*Document passage*.
===

Miss the buildup to this epic final battle?
Watch this video on YouTube.
First of all, here are two links to the products mentioned in the video:
Wet Ones: Make sure you get the personal hygiene ones. I don't think the antibacterial ones are really meant for your anus.
Gel Lube: Gel lube is thicker and longer lasting than your average liquid or cream lube. If it doesn't work out for Anal Play, you can totally use it for play that's gonna be long and/or rough.
Second of All, Victory over The Stupid isn't always instantaneous (although it can be).
This particular Stupid is a pretty deep seated one for many of us, so it might be a good call to tackle each individual barrier to anal play one at a time.
For more detailed information on how to defeat The Stupid, you can click here.
Finally. Even after defeating The Stupid, you might not enjoy anal play.
And you know what, that's okay! Better to try and know, than to blindly judge, if you ask me.
Now that you're on your way to demolishing The Stupid ...
Go Get Some!
PS. If you click those links and buy products, it helps to support SmartHotFun. Thanks!
Welcome to Great Sex in One Minute here on SmartHotFun.

===

*What this exercise asks*.
A - Rewrite the post about trying anal play from "This particular Stupid" up to and including "The Stupid ...", substituting "The Doubt" for "The Stupid".
B - Proceed with the post about trying anal play, picking up right after its final sentence.

Saved entries

===

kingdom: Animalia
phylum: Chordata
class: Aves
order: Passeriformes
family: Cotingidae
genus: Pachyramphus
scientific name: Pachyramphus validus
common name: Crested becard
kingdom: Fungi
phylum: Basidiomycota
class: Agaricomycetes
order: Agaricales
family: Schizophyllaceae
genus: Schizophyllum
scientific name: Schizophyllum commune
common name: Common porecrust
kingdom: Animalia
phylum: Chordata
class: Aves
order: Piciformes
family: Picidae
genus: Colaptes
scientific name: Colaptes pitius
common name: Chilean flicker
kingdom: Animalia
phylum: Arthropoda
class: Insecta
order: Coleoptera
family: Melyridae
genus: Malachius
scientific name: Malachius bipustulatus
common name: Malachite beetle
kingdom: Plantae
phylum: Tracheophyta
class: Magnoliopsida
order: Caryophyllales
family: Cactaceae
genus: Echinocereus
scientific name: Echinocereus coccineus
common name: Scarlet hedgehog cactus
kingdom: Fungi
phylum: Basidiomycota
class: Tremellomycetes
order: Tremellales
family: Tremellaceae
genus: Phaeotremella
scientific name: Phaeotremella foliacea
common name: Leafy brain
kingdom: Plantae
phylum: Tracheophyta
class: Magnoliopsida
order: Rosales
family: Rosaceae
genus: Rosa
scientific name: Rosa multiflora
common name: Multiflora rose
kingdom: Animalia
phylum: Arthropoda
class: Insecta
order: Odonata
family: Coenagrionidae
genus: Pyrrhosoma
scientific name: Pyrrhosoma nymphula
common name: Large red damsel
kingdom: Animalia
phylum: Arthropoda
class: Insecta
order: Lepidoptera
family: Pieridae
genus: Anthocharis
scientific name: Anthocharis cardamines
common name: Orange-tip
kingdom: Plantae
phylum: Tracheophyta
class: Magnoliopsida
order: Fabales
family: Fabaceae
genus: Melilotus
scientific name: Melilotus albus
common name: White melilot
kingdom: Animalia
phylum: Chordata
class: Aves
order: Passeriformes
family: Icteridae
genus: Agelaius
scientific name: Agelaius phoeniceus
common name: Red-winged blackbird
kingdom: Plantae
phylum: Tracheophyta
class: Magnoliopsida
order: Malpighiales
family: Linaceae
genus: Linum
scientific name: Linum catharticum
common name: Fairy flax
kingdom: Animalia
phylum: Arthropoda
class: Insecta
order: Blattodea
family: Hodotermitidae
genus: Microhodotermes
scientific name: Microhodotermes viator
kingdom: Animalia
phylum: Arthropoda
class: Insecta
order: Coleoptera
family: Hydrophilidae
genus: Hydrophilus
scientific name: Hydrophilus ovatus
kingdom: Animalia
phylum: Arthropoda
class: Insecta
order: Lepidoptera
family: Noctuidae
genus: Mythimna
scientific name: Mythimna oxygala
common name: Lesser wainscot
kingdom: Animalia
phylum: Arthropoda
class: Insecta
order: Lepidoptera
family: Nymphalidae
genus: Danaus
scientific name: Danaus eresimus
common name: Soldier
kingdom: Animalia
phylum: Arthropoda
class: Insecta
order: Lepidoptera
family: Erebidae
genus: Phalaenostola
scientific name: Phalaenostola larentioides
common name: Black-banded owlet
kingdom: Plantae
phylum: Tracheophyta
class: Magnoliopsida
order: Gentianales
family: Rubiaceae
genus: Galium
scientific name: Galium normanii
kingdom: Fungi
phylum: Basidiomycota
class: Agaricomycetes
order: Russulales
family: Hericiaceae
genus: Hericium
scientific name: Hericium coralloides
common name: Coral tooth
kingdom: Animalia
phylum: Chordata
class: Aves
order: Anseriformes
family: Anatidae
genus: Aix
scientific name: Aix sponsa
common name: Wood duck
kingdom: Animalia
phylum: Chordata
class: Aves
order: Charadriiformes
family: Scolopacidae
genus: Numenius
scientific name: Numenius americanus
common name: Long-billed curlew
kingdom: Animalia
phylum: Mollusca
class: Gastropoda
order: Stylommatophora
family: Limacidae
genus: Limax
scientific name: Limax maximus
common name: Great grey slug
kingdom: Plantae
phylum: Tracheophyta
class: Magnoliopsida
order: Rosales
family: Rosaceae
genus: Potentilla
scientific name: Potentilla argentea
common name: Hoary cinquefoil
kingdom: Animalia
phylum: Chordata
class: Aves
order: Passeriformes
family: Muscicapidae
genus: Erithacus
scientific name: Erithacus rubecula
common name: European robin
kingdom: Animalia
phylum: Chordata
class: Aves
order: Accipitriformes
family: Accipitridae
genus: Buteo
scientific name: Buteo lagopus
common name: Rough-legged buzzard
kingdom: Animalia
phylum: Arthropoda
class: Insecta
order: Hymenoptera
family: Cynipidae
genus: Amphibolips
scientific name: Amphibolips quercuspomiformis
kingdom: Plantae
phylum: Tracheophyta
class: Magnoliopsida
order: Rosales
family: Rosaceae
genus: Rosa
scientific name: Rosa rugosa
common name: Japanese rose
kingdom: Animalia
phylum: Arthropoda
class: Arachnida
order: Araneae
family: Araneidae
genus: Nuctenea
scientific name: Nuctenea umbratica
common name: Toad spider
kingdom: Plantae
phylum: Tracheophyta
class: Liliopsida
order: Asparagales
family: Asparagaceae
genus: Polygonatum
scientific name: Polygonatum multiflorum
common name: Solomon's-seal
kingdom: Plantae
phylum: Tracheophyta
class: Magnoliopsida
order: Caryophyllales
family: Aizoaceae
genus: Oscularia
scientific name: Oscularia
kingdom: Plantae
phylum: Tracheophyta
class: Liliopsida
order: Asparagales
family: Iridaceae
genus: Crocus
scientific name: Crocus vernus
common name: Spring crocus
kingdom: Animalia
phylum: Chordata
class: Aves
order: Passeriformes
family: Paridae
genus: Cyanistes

===

*Exercise responses*.
A -
This particular Stupid is a pretty deep seated one for many of us, so it might be a good call to tackle each individual barrier to anal play one at a time.
For more detailed information on how to defeat The Doubt, you can click here.
Finally. Even after defeating The Doubt, you might not enjoy anal play.
And you know what, that's okay! Better to try and know, than to blindly judge, if you ask me.
Now that you're on your way to demolishing The Doubt ...

B -
My name is Becca and today I’m helping you thwart The Stupid’s Evil plot to steal your anal pleasure by making your fear gay, poo, and pain.
Here are battle tactics you need.
For the Gay? Open your eyes. If you look at who is playing with your anus The Stupid stands no chance.
For the poo? Have some wet ones within arms reach. In one quick wipe, you can annihilate the fear of poo that The Stupid strikes into your heart.
For the Pain? Go slow, start small, communicate, and use lube. The first three warm you up, and a good Gel lubricant reduces pain and maximizes pleasure. It’s the one-two punch that knocks the stupid out.
Remember, the battle with The Stupid is one that takes place in your mind.
Even though I’ve given you the tools you need to claim victory against The Stupid, this is one battle you must fight, and win, on your own.